Late night eating could be ruining your health

03 October 2017 - 00:06

Afu

Foodaholic. Travel Buff. Smartphoneographer.

I bet you have heard this already, late-night snacking is not good for you. Which is true. Now a recent research has shed more light into this topic.

An ongoing study at Perelman School of Medicine at the University of Pennsilvaniya in the United States, has found that compared to eating earlier in the day, and snacking on food after hours or delaying your dinner until late-night, has a negative impact on your weight, insulin, cholestrol levels, fat metabolism, and hormonal markers for heart disease and diabetes.

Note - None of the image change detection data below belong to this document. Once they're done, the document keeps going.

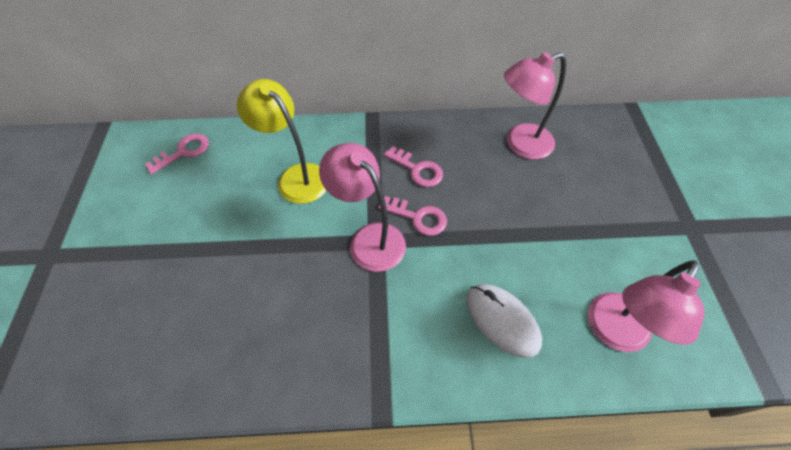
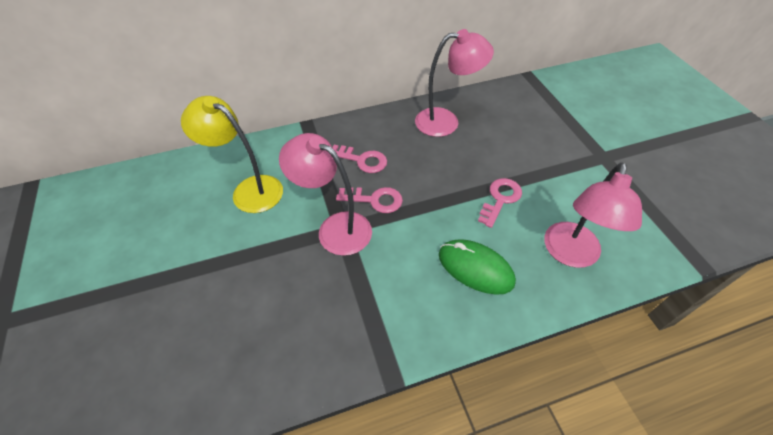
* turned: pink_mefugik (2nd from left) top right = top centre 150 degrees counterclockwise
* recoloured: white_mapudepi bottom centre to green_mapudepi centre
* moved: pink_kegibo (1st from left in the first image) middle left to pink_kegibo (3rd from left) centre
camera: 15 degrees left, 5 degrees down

Throughout a two month period, nine healthy adults were asked to eat three meals and two snacks every day between 8 a.m. to 7 p.m. The participants returned after a few weeks off from the study, and was then asked to eat three meals and two snacks from noon to 11 p.m. 

Researchers then analyzed changes in the participants weight, metabolism, and calorie burn - the results indicated that delayed-eating caused their an increase in their negative metabolic profiles: weight, insulin, cholesterol, fasting glucose, and triglyceride levels. 

“We know from our sleep-loss studies that when you’re sleep deprived, it negatively affects weight and metabolism in part due to late-night eating, but now these early findings, which control for sleep, give a more comprehensive picture of the benefits of eating earlier in the day,” says the study’s lead author Namni Goel, PhD.

Moreover, due to the late-night eating, the participant's hormonal profile showed delayed peak in the appetite-stimulating hormone ghreling, which slowed the release of leptin - the hormone that lets us know when we are full. The opposite results were seen for the daytime eating plan. The implication is that eating earlier might prevent late-night snacking or overeating during the evening.

"Eating later can promote a negative profile of weight, energy, and hormone markers—such as higher glucose and insulin, which are implicated in diabetes, and cholesterol and triglycerides, which are linked with cardiovascular problems and other health conditions." says Namni Goel.